Nanoelectronics aims to understand and harness the power of materials at the nanometre (one billionth of a metre) scale. This work holds the potential to create computer circuits orders of magnitude smaller than those found on today’s microchips.
Over the past decade, the number of circuits and switches incorporated into each square centimetre of microchip has increased more than 100-fold. Conventional components can only shrink so far, though.
Enter nanoelectronics, a new way of thinking about the physics of computing, and which holds the potential to create circuits thousands of times smaller than those possible with current technology.
Launched in 1999, CIFAR’s Nanoelectronics program focuses both on the fundamental science of how materials behave at the nanometre (one billionth of a metre) scale and on engineering issues such as creating new nanomaterials used for both research and applications.
Working with devices 10,000 times smaller than the width of a human hair, Nanoelectronics members have created photonic crystals that trap and channel light, three-dimensional DNA structures that organize metals and nanoparticles, and nanocrystals that use the spin state of individual electrons to store and transfer information.

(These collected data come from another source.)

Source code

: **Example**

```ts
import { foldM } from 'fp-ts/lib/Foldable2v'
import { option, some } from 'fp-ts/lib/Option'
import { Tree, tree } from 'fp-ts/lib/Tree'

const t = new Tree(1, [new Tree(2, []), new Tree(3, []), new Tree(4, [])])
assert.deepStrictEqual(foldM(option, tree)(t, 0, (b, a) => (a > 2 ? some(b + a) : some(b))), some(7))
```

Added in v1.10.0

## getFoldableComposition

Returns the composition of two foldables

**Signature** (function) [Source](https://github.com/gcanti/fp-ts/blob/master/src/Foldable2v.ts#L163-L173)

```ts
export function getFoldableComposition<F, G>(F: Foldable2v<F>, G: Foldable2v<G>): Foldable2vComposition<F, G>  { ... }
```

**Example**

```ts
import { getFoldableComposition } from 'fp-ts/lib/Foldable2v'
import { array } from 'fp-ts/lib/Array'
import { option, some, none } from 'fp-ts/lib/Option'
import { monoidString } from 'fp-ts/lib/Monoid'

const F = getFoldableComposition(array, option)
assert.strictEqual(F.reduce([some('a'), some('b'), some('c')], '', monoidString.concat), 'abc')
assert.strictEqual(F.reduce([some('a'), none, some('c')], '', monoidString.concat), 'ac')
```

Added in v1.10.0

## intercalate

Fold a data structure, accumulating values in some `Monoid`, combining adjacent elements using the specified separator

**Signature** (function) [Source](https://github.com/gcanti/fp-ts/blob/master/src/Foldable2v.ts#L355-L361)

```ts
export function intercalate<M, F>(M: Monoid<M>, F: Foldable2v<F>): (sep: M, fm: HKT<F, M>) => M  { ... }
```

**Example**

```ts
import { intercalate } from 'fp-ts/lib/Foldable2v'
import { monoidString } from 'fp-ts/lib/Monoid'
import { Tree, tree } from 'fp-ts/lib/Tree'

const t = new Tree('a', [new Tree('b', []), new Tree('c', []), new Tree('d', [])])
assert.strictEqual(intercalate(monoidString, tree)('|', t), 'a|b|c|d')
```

In time, these new technologies will likely converge with the existing microchips in ways that will revolutionize the electronics industry.
The program brings together internationally recognized researchers who have made a broad range of contributions to the field of nanoelectronics. Members are drawn from across Canada, the United States, the United Kingdom and Israel. They include chemists, physicists, materials scientists, theorists, and electrical and computer engineers.